We each have our own Middle Ages. For some of us the flare of a cloak and the aggressive slight lifting of a swordhilt epitomises it. For some, it’s the awe of the cathedral and the way lines of stone pull the gaze through and up to the heavens as we walk down the nave. For others it’s the crumble of age and the scent of a distant past. For others still it’s their past, their ancestors and finding bridges to how these ancestors shaped their lives. For yet others, it’s an intense passion for the lives of the interesting and great. We each have our own Middle Ages. More than any other period in history, it’s personal.
What does Middle Ages look like? And how did you reach it?
|The romance of the ruined castle: Richard's Gaillard in Normandy.|
This depends on the type of Middle Ages. Some of my friends started with Jean Plaidy and Sharon Penman. My mother still prefers the Brother Cadfael mysteries. There are people who love the built landscape and understand the Middle Ages through the monuments and furrows it has left us. There are others who fossick in archives or explore living history and re-enactment.
Most of us reach our Middle Ages from a mixture of sources: we read novels and watch movies, but we also read history books and primary sources and explore old buildings and the residue of peoples’ lives. Our Middle Ages are developed through what we visit and read and enjoy: museums and books and stories.
My Middle Ages is pretentious, I’m afraid. (I firmly uphold that everyone must have a pretentious corner of their soul: this is mine.) It’s made of a series of inquiries into people and places and ideas and lives and how the evidence we have of these things weave together in the dynamic that creates history as we understand it. That sounds a lot less interesting that the flare of a cloak or exploring the field at Towton, but it’s not dry at all. It’s very intense and it’s very personal.
|Tales of Moorish mills near Cordoba.|
As many love affairs do, it began with a man. He didn’t draw me into history: he helped me realise why I love it and he helped me create my personal Middle Ages. I’ll introduce you to him next month. I was going to introduce him now, but when I’d written my explanations I found out that I had two posts, not one, and in a month it’s holiday season, and his life and legends will be just right for holiday reading.

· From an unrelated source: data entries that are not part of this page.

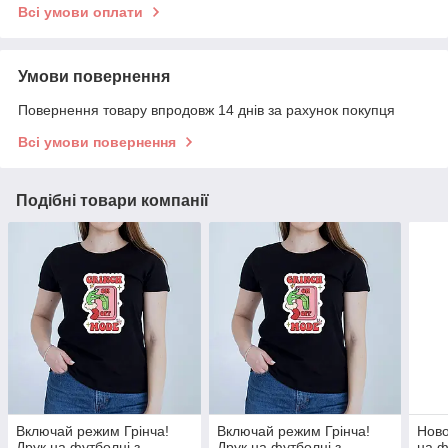
Всі умови оплати
Умови повернення
Повернення товару впродовж 14 днів за рахунок покупця
Всі умови повернення
Подібні товари компанії
Включай режим Грінча!
Включай режим Грінча!
Ново
Друк на футболці з
Друк на футболці з
на ф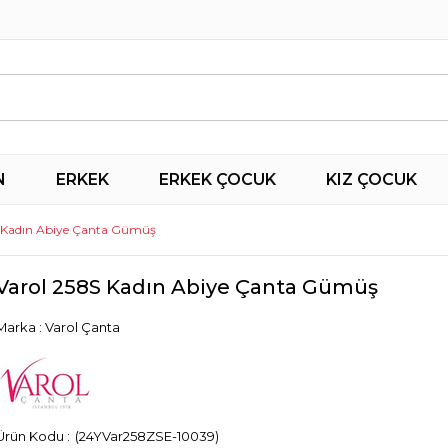
N
ERKEK
ERKEK ÇOCUK
KIZ ÇOCUK
S Kadın Abiye Çanta Gümüş
Varol 258S Kadın Abiye Çanta Gümüş
Marka
:
Varol Çanta
(24YVar258ZSE-10039)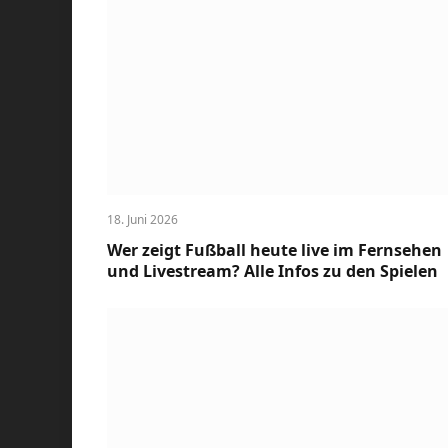
18. Juni 2026
Wer zeigt Fußball heute live im Fernsehen
und Livestream? Alle Infos zu den Spielen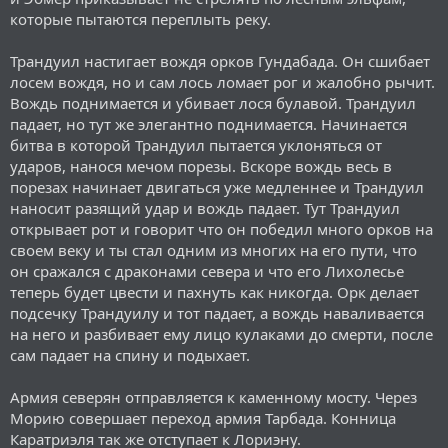
которые пытаются переплыть реку.
Трандуил настигает вождя орков Гундабада. Он сшибает
лосем вождя, но и сам лось ломает рог и жалобно рычит.
Вождь поднимается и убивает лося булавой. Трандуил
падает, но тут же элегантно поднимается. Начинается
битва в которой Трандуил пытается уклоняться от
ударов, нанося мечом порезы. Вскоре вождь весь в
порезах начинает двигаться уже медленнее и Трандуил
наносит разящий удар и вождь падает. Тут Трандуил
открывает рот и говорит что он победил много орков на
своем веку и ты стал одним из многих на его пути, что
он сражался с драконами севера и что его Лихолесье
теперь будет цвести и пахнуть как никогда. Орк делает
подсечку Трандуилу и тот падает, а вождь наваливается
на него и разбивает ему лицо кулаками до смерти, после
сам падает на спину и подыхает.
Армия северян отправляется к каменному мосту. Через
Морию совершает переход армия Тарбада. Конница
Каратриэля так же отступает к Лориэну.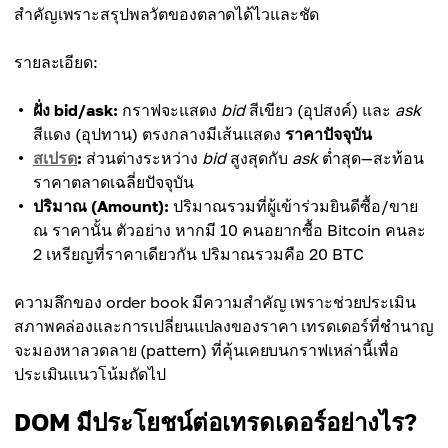
สำคัญเพราะสรุปพลวัตของตลาดได้ไวและชัด
รายละเอียด:
ฝั่ง bid/ask:
กราฟจะแสดง
bid
สีเขียว (อุปสงค์) และ
ask
สีแดง (อุปทาน) ตรงกลางมีเส้นแสดง
ราคาปัจจุบัน
สเปรด
:
ส่วนต่างระหว่าง
bid
สูงสุดกับ
ask
ต่ำสุด—สะท้อน
ราคาตลาดเฉลี่ยปัจจุบัน
ปริมาณ (Amount):
ปริมาณรวมที่ผู้เข้าร่วมยินดีซื้อ/ขาย
ณ ราคานั้น ตัวอย่าง หากมี 10 คนอยากซื้อ Bitcoin คนละ
2 เหรียญที่ราคาเดียวกัน ปริมาณรวมคือ 20 BTC
ความลึกของ order book มีความสำคัญ เพราะช่วยประเมิน
สภาพคล่องและการเปลี่ยนแปลงของราคา เทรดเดอร์ที่ชำนาญ
จะมองหาลวดลาย (pattern) ที่คุ้นเคยบนกราฟเหล่านี้เพื่อ
ประเมินแนวโน้มถัดไป
DOM มีประโยชน์ต่อเทรดเดอร์อย่างไร?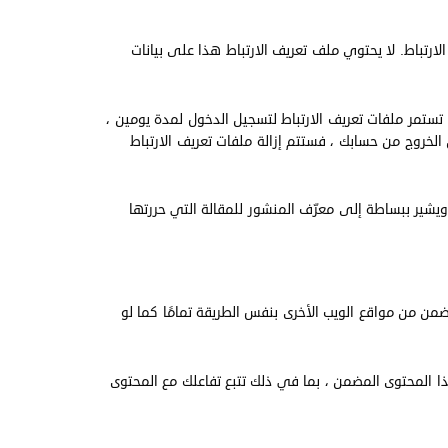
ارتباط. لا يحتوي ملف تعريف الارتباط هذا على بيانات
تستمر ملفات تعريف الارتباط لتسجيل الدخول لمدة يومين ،
لخروج من حسابك ، فستتم إزالة ملفات تعريف الارتباط
يشير ببساطة إلى معرّف المنشور للمقالة التي حررتها
ن من مواقع الويب الأخرى بنفس الطريقة تمامًا كما لو
هذا المحتوى المضمن ، بما في ذلك تتبع تفاعلك مع المحتوى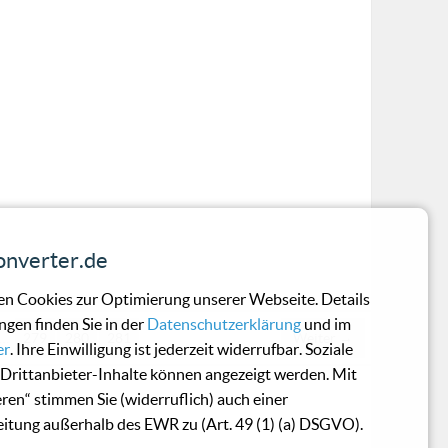
nverter.de
n Cookies zur Optimierung unserer Webseite. Details
ngen finden Sie in der
Datenschutzerklärung
und im
…
279
280
281
Weiter →
er
. Ihre Einwilligung ist jederzeit widerrufbar. Soziale
Drittanbieter-Inhalte können angezeigt werden. Mit
eren“ stimmen Sie (widerruflich) auch einer
itung außerhalb des EWR zu (Art. 49 (1) (a) DSGVO).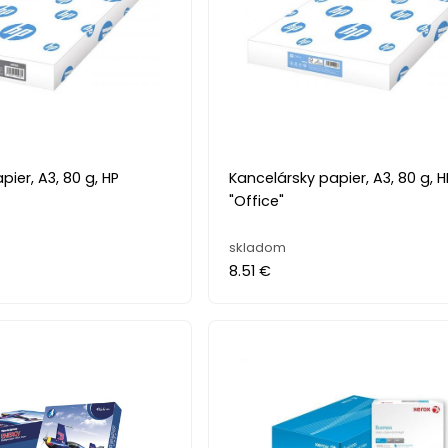
ier, A3, 80 g, HP
Kancelársky papier, A3, 80 g, H
"Office"
skladom
8.51 €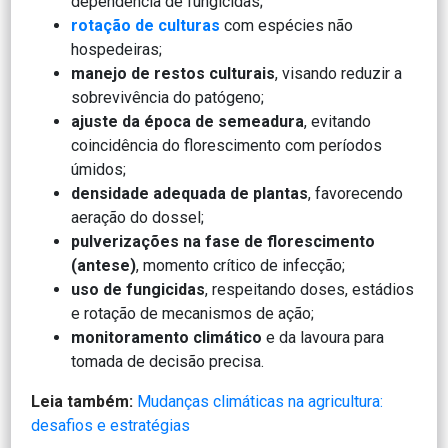
dependência de fungicidas;
rotação de culturas
com espécies não
hospedeiras;
manejo de restos culturais
, visando reduzir a
sobrevivência do patógeno;
ajuste da época de semeadura
, evitando
coincidência do florescimento com períodos
úmidos;
densidade adequada de plantas
, favorecendo
aeração do dossel;
pulverizações na fase de florescimento
(antese)
, momento crítico de infecção;
uso de fungicidas
, respeitando doses, estádios
e rotação de mecanismos de ação;
monitoramento climático
e da lavoura para
tomada de decisão precisa.
Leia também:
Mudanças climáticas na agricultura:
desafios e estratégias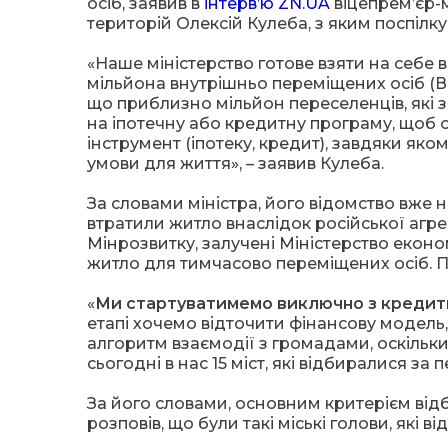
осіб, заявив в
інтерв’ю ZN.UA
віцепрем’єр-м
територій Олексій Кулеба, з яким поспілк
«Наше міністерство готове взяти на себе вс
мільйона внутрішньо переміщених осіб (ВП
що приблизно мільйон переселенців, які за
на іпотечну або кредитну програму, щоб 
інструмент (іпотеку, кредит), завдяки яко
умови для життя», – заявив Кулеба.
За словами міністра, його відомство вже 
втратили житло внаслідок російської агрес
Мінрозвитку, залучені Міністерство економ
житло для тимчасово переміщених осіб. П
«
Ми стартуватимемо виключно з кредитн
етапі хочемо відточити фінансову модель,
алгоритм взаємодії з громадами, оскільк
сьогодні в нас 15 міст, які відбиралися за
За його словами, основним критерієм відб
розповів, що були такі міські голови, які в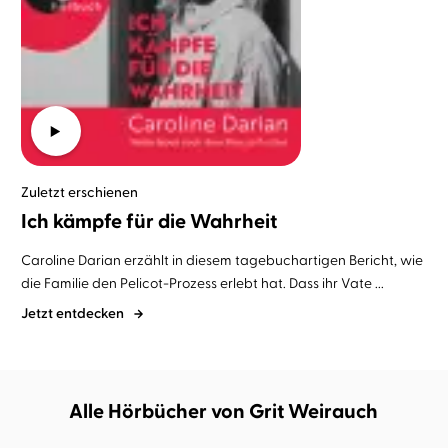
Zuletzt erschienen
Ich kämpfe für die Wahrheit
Caroline Darian erzählt in diesem tagebuchartigen Bericht, wie
die Familie den Pelicot-Prozess erlebt hat. Dass ihr Vate ...
Jetzt entdecken
Alle Hörbücher von Grit Weirauch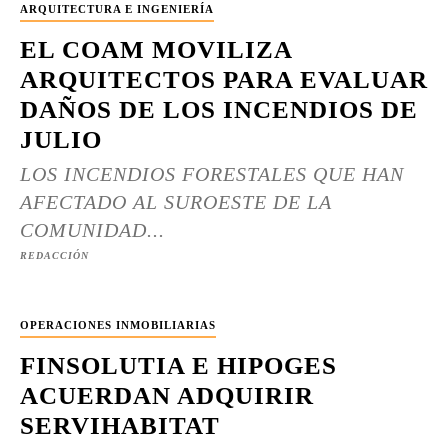
ARQUITECTURA E INGENIERÍA
EL COAM MOVILIZA
ARQUITECTOS PARA EVALUAR
DAÑOS DE LOS INCENDIOS DE
JULIO
LOS INCENDIOS FORESTALES QUE HAN
AFECTADO AL SUROESTE DE LA
COMUNIDAD...
REDACCIÓN
OPERACIONES INMOBILIARIAS
FINSOLUTIA E HIPOGES
ACUERDAN ADQUIRIR
SERVIHABITAT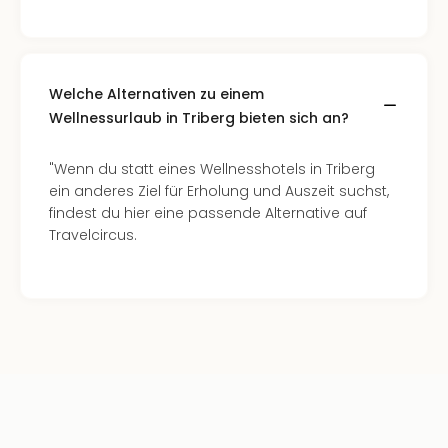
Welche Alternativen zu einem
Wellnessurlaub in Triberg bieten sich an?
"Wenn du statt eines Wellnesshotels in Triberg
ein anderes Ziel für Erholung und Auszeit suchst,
findest du hier eine passende Alternative auf
Travelcircus.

We each find our Middle Ages in different places and at different times. This is one of the reasons I swore I would never write a novel that didn’t have a clear fantasy element (and a strong one) for any Middle Ages. It’s why my first novel, Illuminations, had such a very invented Middle Ages – I also drew many of my minor plot points from popular literature of the twelfth and thirteenth century, just to see if anyone would notice.
The nature of my Middle Ages controlled how I felt I could write about it: I couldn’t see how to bring the story into a series of inquiries without distorting my sense of the history beyond redemption. I could write a novel, I thought, and destroy my Middle Ages. Or I could leave it alone and my understanding of history would be safe.
In 2010, I was put firmly into a place that meant I had to write precisely such a novel. I had to write a science fiction novel, and time travel was the best for the purpose and the Middle Ages was the best period to set it. I didn’t want to lose my personal Middle Ages, and I wanted to write that novel. I had to find a solution, fast.
That solution was to introduce the Middle Ages of many people into the novel. Lots of views of the Middle Ages, not just one. I gave Langue[dot]doc 1305 a literary historian, an SCA member, and a pair who got their Middle Ages from the Da Vinci Code. I also gave the novel a dreamer and several scientists for whom the past is…past. I didn’t give all the possible Middle Ages people could own, just the ones that my characters were likely to lean towards. I used my own Middle Ages to inform this (for the big narratorial sweep) and to tell the stories of the Medieval people who lived alongside my modern time travellers. Many Middle Ages.
By sneaking quite a few Middle Ages into this novel I swore I would never write, I dealt with the tough historian inside me. I found a way of letting my readers know that for me history is complex and compelling and dynamic and very hard to pin down. I did it by showing how a bunch of different people interpreted their own lives in the year 1305.
|The Middle Ages as an archaeological detective tale: Paris in 1985|
It was a challenge though. It taught me a lot about how historians see history differently and what that can mean for the fiction we read. That, however, is another story. Today's story isn't finished yet, however. Now that you know what my Middle Ages looks like, I'd love to hear about yours.